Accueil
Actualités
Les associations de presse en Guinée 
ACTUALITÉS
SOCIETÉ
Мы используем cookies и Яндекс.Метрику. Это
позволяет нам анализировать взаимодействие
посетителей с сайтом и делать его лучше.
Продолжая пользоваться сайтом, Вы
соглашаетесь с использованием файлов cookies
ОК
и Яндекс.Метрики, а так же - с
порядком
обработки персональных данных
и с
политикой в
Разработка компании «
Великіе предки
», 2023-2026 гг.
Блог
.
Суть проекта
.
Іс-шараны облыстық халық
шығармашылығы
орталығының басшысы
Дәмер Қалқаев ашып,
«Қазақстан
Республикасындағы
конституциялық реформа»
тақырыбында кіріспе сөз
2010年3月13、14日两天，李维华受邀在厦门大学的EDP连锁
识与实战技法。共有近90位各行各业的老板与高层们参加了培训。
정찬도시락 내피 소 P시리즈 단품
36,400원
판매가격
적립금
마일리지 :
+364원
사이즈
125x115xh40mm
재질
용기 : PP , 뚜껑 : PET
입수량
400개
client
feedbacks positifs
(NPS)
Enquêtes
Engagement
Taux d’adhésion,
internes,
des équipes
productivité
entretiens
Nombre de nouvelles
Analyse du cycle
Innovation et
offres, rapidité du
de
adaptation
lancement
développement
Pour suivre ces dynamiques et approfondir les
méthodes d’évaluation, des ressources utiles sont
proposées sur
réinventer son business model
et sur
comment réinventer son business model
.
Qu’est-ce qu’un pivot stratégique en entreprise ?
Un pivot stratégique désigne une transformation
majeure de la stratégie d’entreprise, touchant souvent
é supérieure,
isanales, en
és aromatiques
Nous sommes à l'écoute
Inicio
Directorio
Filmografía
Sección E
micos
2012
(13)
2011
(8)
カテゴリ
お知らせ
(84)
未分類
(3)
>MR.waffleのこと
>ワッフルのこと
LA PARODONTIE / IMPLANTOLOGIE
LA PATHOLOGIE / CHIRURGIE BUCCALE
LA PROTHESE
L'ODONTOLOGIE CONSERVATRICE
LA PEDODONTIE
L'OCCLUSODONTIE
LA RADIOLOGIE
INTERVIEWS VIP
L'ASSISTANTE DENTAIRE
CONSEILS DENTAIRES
=====
Take the material above and transcribe all of it exactly.

Accueil
Actualités
Les associations de presse en Guinée 
ACTUALITÉS
SOCIETÉ
Мы используем cookies и Яндекс.Метрику. Это
позволяет нам анализировать взаимодействие
посетителей с сайтом и делать его лучше.
Продолжая пользоваться сайтом, Вы
соглашаетесь с использованием файлов cookies
ОК
и Яндекс.Метрики, а так же - с
порядком
обработки персональных данных
и с
политикой в
Разработка компании «
Великіе предки
», 2023-2026 гг.
Блог
.
Суть проекта
.
Іс-шараны облыстық халық
шығармашылығы
орталығының басшысы
Дәмер Қалқаев ашып,
«Қазақстан
Республикасындағы
конституциялық реформа»
тақырыбында кіріспе сөз
2010年3月13、14日两天，李维华受邀在厦门大学的EDP连锁
识与实战技法。共有近90位各行各业的老板与高层们参加了培训。
정찬도시락 내피 소 P시리즈 단품
36,400원
판매가격
적립금
마일리지 :
+364원
사이즈
125x115xh40mm
재질
용기 : PP , 뚜껑 : PET
입수량
400개
client
feedbacks positifs
(NPS)
Enquêtes
Engagement
Taux d’adhésion,
internes,
des équipes
productivité
entretiens
Nombre de nouvelles
Analyse du cycle
Innovation et
offres, rapidité du
de
adaptation
lancement
développement
Pour suivre ces dynamiques et approfondir les
méthodes d’évaluation, des ressources utiles sont
proposées sur
réinventer son business model
et sur
comment réinventer son business model
.
Qu’est-ce qu’un pivot stratégique en entreprise ?
Un pivot stratégique désigne une transformation
majeure de la stratégie d’entreprise, touchant souvent
é supérieure,
isanales, en
és aromatiques
Nous sommes à l'écoute
Inicio
Directorio
Filmografía
Sección E
micos
2012
(13)
2011
(8)
カテゴリ
お知らせ
(84)
未分類
(3)
>MR.waffleのこと
>ワッフルのこと
LA PARODONTIE / IMPLANTOLOGIE
LA PATHOLOGIE / CHIRURGIE BUCCALE
LA PROTHESE
L'ODONTOLOGIE CONSERVATRICE
LA PEDODONTIE
L'OCCLUSODONTIE
LA RADIOLOGIE
INTERVIEWS VIP
L'ASSISTANTE DENTAIRE
CONSEILS DENTAIRES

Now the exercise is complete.